◆ Instructions for the task
Can you give the material between the lines holding "genus: Erato" and "genus: Pentacalia", inclusive, again, swapping "locality" for "site" and leaving everything else unchanged?

(Saved data entries)
● ● ● ● ●
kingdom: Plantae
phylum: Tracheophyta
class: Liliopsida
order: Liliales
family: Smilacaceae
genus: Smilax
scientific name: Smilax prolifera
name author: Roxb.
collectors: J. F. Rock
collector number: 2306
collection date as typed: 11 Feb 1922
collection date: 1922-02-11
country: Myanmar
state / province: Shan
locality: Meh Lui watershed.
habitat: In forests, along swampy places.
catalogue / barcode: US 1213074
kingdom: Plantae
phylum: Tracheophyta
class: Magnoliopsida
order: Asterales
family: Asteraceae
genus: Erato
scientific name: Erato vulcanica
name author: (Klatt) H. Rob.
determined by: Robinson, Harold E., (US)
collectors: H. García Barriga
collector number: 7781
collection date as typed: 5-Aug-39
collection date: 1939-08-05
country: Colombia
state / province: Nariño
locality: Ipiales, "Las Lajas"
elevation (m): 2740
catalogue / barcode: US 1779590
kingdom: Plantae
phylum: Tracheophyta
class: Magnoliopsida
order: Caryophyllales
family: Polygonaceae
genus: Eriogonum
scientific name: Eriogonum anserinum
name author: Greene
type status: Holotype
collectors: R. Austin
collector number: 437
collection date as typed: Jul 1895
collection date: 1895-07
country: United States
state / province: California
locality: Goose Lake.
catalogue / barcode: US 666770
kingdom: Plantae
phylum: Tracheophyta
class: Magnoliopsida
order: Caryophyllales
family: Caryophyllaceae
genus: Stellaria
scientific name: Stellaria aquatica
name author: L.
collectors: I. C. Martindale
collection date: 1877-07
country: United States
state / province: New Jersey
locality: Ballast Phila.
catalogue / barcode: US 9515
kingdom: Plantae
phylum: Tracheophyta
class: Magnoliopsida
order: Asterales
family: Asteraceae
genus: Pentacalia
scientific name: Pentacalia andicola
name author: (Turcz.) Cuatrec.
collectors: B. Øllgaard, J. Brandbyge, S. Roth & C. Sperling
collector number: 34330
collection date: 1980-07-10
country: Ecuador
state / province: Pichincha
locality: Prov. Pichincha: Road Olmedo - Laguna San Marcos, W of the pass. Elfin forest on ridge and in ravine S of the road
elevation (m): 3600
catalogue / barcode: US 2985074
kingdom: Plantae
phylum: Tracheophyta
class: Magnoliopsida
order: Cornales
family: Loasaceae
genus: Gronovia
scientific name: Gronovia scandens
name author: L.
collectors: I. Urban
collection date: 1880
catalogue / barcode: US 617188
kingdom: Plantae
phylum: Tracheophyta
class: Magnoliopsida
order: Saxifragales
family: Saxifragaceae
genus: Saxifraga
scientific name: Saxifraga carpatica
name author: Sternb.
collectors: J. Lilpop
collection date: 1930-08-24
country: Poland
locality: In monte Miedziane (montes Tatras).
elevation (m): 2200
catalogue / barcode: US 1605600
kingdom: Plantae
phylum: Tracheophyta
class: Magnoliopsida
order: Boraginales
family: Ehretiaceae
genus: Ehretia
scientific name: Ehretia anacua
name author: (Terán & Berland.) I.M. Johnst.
● ● ● ● ●
◆ Exercise result
genus: Erato
scientific name: Erato vulcanica
name author: (Klatt) H. Rob.
determined by: Robinson, Harold E., (US)
collectors: H. García Barriga
collector number: 7781
collection date as typed: 5-Aug-39
collection date: 1939-08-05
country: Colombia
state / province: Nariño
site: Ipiales, "Las Lajas"
elevation (m): 2740
catalogue / barcode: US 1779590
kingdom: Plantae
phylum: Tracheophyta
class: Magnoliopsida
order: Caryophyllales
family: Polygonaceae
genus: Eriogonum
scientific name: Eriogonum anserinum
name author: Greene
type status: Holotype
collectors: R. Austin
collector number: 437
collection date as typed: Jul 1895
collection date: 1895-07
country: United States
state / province: California
site: Goose Lake.
catalogue / barcode: US 666770
kingdom: Plantae
phylum: Tracheophyta
class: Magnoliopsida
order: Caryophyllales
family: Caryophyllaceae
genus: Stellaria
scientific name: Stellaria aquatica
name author: L.
collectors: I. C. Martindale
collection date: 1877-07
country: United States
state / province: New Jersey
site: Ballast Phila.
catalogue / barcode: US 9515
kingdom: Plantae
phylum: Tracheophyta
class: Magnoliopsida
order: Asterales
family: Asteraceae
genus: Pentacalia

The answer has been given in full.